Dix-huit mois après l'accord historique sur le climat signé à Paris, Donald Trump a annoncé jeudi sa décision de retirer les États-Unis de cet accord. Ce retrait pourrait sérieusement compliquer l’objectif de réduire à moins de 2°C le réchauffement mondial et pourrait créer un effet "boule de neige" auprès d’autres pays. La question a d'ailleurs profondément divisé le G7 qui vient de s'achever en Sicile, lors duquel tous les participants, à l'exception du président américain, ont réaffirmé leur engagement envers cet accord sans précédent.
- À quoi s'étaient engagés les États-Unis ?
Les États-Unis, deuxième pollueur mondial, avaient signé et ratifié l’accord sur le climat sous l'égide de l’ancien président Barack Obama. Ce dernier s’était engagé à ce que le pays réduise ses émissions de gaz à effet de serre de 26 à 28% d’ici 2025 par rapport à 2005. Mais le président Donald Trump s’est attaqué au bilan de son prédécesseur sur le climat, en promettant notamment un renouveau de l’industrie du charbon, une politique en contradiction avec la transition énergétique.
La position de Donald Trump sur le changement climatique était jusqu'ici plus que floue. Interrogé mardi dernier sur ce thème, son porte-parole Sean Spicer était resté extrêmement évasif. Le président croit-il à l'impact des activités humaines sur le changement climatique ? "Je ne peux le dire, je ne lui ai pas demandé", avait répondu ce dernier. Une formule prémonitoire…
- Quels effets sur le réchauffement climatique ?
En signant et ratifiant cet accord sur le climat, 147 pays s'étaient engagés pour réduire à moins de 2°C le réchauffement mondial par rapport au niveau de la révolution industrielle. Mais même avec les engagements pris par chacun - l’accord est non contraignant et chaque pays se fixe des objectifs -, la planète reste pour l’instant sur une trajectoire de + 3°C.
Des chercheurs ont essayé de réaliser des simulations pour mesurer les effets d'un retrait des États-Unis sur le réchauffement climatique. Selon les projections de l’équipe de chercheurs Climate interactive relayées par l'agence Associated Press, si les États-Unis ne respectent pas leurs engagements, la quantité de gaz à effet de serre augmentera de 3 milliards de tonnes d’équivalent C02 par an d’ici 2030. D’ici la fin du siècle, le pays pourrait alors être responsable d’une hausse de 0,3° C sur celle de 2° à 3°C qui se profile. Selon un deuxième modèle cité par AP et réalisé par Climate action tracker, le réchauffement provoqué par les États-Unis pourrait être un peu moindre, de l'ordre de 0,1 à 0,2 °C.

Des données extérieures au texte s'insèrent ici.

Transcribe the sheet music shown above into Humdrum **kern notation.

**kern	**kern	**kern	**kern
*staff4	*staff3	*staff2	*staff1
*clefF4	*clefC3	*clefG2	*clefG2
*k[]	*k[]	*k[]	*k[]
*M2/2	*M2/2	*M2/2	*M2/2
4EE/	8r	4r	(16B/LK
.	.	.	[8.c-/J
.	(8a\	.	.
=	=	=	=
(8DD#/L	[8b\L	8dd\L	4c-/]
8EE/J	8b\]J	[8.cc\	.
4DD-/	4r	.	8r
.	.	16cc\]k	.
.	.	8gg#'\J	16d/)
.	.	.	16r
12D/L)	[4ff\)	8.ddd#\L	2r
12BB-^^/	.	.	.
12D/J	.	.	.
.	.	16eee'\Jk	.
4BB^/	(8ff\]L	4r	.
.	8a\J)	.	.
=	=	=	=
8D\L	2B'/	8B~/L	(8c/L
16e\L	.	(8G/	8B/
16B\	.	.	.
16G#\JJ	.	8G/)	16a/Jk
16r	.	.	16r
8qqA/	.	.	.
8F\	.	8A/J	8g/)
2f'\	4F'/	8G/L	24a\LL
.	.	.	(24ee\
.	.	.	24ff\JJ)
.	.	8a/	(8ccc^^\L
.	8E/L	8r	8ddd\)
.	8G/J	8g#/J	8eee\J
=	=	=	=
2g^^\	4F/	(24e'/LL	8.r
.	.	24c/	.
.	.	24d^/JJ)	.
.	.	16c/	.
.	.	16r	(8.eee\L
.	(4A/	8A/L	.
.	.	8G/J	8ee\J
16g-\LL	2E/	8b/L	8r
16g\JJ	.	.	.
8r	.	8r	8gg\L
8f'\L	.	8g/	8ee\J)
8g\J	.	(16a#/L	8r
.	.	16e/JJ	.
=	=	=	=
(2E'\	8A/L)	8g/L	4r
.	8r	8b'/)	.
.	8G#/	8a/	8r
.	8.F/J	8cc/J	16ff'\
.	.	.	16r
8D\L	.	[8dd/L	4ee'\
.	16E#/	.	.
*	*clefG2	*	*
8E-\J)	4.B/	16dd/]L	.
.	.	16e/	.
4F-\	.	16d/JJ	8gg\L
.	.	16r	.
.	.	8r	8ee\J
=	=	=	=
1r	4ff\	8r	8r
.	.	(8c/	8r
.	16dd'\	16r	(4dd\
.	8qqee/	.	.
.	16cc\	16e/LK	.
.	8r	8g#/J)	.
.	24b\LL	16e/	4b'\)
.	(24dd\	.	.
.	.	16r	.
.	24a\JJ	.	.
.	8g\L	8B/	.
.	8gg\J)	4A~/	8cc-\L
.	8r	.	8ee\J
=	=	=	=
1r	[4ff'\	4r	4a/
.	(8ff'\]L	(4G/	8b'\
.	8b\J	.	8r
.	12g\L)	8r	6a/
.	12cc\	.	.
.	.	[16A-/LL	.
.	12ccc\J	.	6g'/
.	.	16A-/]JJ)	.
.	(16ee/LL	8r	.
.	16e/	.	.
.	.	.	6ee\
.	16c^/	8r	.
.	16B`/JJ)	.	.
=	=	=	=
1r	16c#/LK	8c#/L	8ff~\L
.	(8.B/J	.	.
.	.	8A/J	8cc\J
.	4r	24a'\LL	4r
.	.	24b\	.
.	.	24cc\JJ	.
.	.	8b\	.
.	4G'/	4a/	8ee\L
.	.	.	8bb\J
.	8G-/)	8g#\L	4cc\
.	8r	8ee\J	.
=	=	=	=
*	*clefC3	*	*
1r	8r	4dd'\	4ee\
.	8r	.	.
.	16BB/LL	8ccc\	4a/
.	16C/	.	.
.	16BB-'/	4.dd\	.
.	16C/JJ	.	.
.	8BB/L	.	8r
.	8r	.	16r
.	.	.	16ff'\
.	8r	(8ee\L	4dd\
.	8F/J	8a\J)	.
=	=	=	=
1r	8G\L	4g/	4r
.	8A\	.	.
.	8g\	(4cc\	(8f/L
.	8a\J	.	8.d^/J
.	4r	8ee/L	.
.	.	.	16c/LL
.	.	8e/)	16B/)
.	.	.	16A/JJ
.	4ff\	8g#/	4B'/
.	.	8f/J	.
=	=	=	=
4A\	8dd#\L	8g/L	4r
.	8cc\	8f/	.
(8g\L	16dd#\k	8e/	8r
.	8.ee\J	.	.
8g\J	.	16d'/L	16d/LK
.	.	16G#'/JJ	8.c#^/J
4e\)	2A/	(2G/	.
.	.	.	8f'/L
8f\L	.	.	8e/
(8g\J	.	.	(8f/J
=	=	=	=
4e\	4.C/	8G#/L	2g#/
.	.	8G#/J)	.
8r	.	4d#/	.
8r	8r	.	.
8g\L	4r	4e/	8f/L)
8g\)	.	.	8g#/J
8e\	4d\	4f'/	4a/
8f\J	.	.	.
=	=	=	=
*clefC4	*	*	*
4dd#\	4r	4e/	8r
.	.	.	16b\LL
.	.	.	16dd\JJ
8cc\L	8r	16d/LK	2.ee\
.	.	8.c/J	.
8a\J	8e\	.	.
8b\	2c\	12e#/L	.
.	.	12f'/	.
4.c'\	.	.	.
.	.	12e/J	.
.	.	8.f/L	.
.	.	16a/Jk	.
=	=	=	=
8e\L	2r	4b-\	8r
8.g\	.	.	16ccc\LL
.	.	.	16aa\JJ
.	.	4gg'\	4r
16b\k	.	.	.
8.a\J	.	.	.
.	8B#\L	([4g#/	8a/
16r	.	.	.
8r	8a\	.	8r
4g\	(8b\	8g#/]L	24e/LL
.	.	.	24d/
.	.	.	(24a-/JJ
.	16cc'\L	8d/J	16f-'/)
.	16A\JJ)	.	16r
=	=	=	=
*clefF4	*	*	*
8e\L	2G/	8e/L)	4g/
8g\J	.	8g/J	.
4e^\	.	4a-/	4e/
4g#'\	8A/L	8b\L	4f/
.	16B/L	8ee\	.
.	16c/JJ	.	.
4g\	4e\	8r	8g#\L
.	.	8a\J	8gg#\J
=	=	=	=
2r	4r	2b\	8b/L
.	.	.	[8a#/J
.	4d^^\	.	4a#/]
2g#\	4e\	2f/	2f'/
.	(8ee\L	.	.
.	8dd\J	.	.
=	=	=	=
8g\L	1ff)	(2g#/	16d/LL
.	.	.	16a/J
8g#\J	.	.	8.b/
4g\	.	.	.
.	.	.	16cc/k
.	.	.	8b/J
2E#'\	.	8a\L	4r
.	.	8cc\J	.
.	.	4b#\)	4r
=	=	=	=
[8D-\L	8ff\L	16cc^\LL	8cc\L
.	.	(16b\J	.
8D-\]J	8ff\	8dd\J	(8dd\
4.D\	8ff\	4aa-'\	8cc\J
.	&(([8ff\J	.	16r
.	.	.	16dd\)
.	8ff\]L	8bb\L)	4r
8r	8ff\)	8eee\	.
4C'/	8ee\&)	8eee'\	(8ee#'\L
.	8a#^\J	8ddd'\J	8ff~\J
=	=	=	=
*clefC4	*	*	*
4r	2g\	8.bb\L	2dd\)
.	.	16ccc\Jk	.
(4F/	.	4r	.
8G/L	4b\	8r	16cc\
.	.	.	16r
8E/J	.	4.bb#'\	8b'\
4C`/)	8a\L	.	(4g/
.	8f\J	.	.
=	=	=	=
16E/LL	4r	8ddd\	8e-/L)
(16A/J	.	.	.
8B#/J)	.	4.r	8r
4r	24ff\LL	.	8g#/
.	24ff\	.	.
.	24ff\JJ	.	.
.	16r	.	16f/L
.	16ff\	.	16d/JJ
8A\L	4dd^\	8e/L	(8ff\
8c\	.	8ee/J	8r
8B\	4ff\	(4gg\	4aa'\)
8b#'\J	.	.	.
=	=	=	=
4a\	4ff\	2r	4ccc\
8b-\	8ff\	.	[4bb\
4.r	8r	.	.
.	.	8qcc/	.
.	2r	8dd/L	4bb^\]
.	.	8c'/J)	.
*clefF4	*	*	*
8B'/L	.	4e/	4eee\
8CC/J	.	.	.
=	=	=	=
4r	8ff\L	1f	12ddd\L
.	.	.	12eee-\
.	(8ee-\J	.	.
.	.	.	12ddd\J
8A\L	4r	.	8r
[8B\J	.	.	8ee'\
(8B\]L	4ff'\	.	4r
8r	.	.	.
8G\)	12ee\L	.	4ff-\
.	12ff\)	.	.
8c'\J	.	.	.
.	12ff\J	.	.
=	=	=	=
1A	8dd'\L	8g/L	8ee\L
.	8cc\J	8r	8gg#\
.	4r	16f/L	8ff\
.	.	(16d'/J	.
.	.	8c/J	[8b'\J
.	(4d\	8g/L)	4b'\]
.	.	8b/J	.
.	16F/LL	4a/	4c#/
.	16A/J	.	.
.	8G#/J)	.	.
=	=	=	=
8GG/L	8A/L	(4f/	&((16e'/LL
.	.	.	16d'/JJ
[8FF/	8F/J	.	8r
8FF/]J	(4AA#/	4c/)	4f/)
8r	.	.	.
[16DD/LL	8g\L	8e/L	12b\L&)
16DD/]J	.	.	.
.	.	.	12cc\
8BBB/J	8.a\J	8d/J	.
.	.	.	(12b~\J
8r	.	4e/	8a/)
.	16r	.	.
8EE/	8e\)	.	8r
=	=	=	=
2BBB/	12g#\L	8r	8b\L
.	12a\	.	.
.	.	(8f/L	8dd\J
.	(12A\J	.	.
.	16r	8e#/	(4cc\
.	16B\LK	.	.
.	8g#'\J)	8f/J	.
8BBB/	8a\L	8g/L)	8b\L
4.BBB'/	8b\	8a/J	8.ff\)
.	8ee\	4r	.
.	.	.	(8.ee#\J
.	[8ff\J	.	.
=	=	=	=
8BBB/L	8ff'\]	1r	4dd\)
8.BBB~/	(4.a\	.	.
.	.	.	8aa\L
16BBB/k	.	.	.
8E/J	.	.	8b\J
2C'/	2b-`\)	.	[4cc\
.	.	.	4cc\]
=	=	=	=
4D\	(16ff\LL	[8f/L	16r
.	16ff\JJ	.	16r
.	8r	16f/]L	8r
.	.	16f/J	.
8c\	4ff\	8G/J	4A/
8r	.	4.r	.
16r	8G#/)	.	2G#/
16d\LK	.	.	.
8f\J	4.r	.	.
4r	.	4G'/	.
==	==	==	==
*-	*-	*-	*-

- Y a-t-il eu des précédents ?
Il n’y a pas eu de précédent similaire dans l’histoire, c’est-à-dire d’un pays qui aurait signé et ratifié un accord sur le climat et qui finalement s’en serait retiré. En revanche, on peut rappeler que les États-Unis avaient signé le protocole de Kyoto mais qu’ils ne l’ont jamais ratifié par la suite.
"L’accord de Paris devait d’ailleurs prendre le relais du protocole de Kyoto et donner une dimension universelle à la lutte contre le changement climatique", décrypte Célia Gautier, responsable des politiques européennes et internationales au sein du Réseau Action Climat, un réseau français d’associations spécialistes des questions climatiques.
En décidant le retrait américain, Donald Trump pourra faire jouer l’article 28 de l’accord sur le climat : cette disposition permet aux signataires de sortir de l'accord, trois ans après son entrée en vigueur, effective le 4 novembre 2016. Les États-Unis devraient donc sortir officiellement de l’accord à l’horizon 2020.
- Quelles conséquences sur les autres pays ?
"Dans cette hypothèse, il pourrait y avoir un effet 'boule de neige' : d’autres pays qui ont ratifié l’accord pourraient être tentés de faire pareil", avertit Célia Gautier. "Il faudrait qu’une coalition de pays, dont la France et des pays du G20 fassent un effort diplomatique pour éviter que le Japon, l’Australie ou l’Arabie saoudite ne soient tentés de revenir sur leurs engagements de 2015. Auquel cas l’accord serait détricoté", décrypte-t-elle.
L’Union européenne et la Chine, principaux émetteurs de CO2, ont rappelé mercredi qu’elles soutiendraient l’accord de Paris sur le climat, quelle que soit la décision du président américain.
Enfin, la position de la Russie sera suivie de près. Le pays a signé l’accord sur le climat mais ne l’a toujours pas ratifié. "La décision de Donald Trump pourrait donner des idées à la Russie. Dans ce cas, on ne tiendrait pas l’objectif des 2°C", conclut Célia Gautier. La Russie est elle le cinquième pollueur mondial.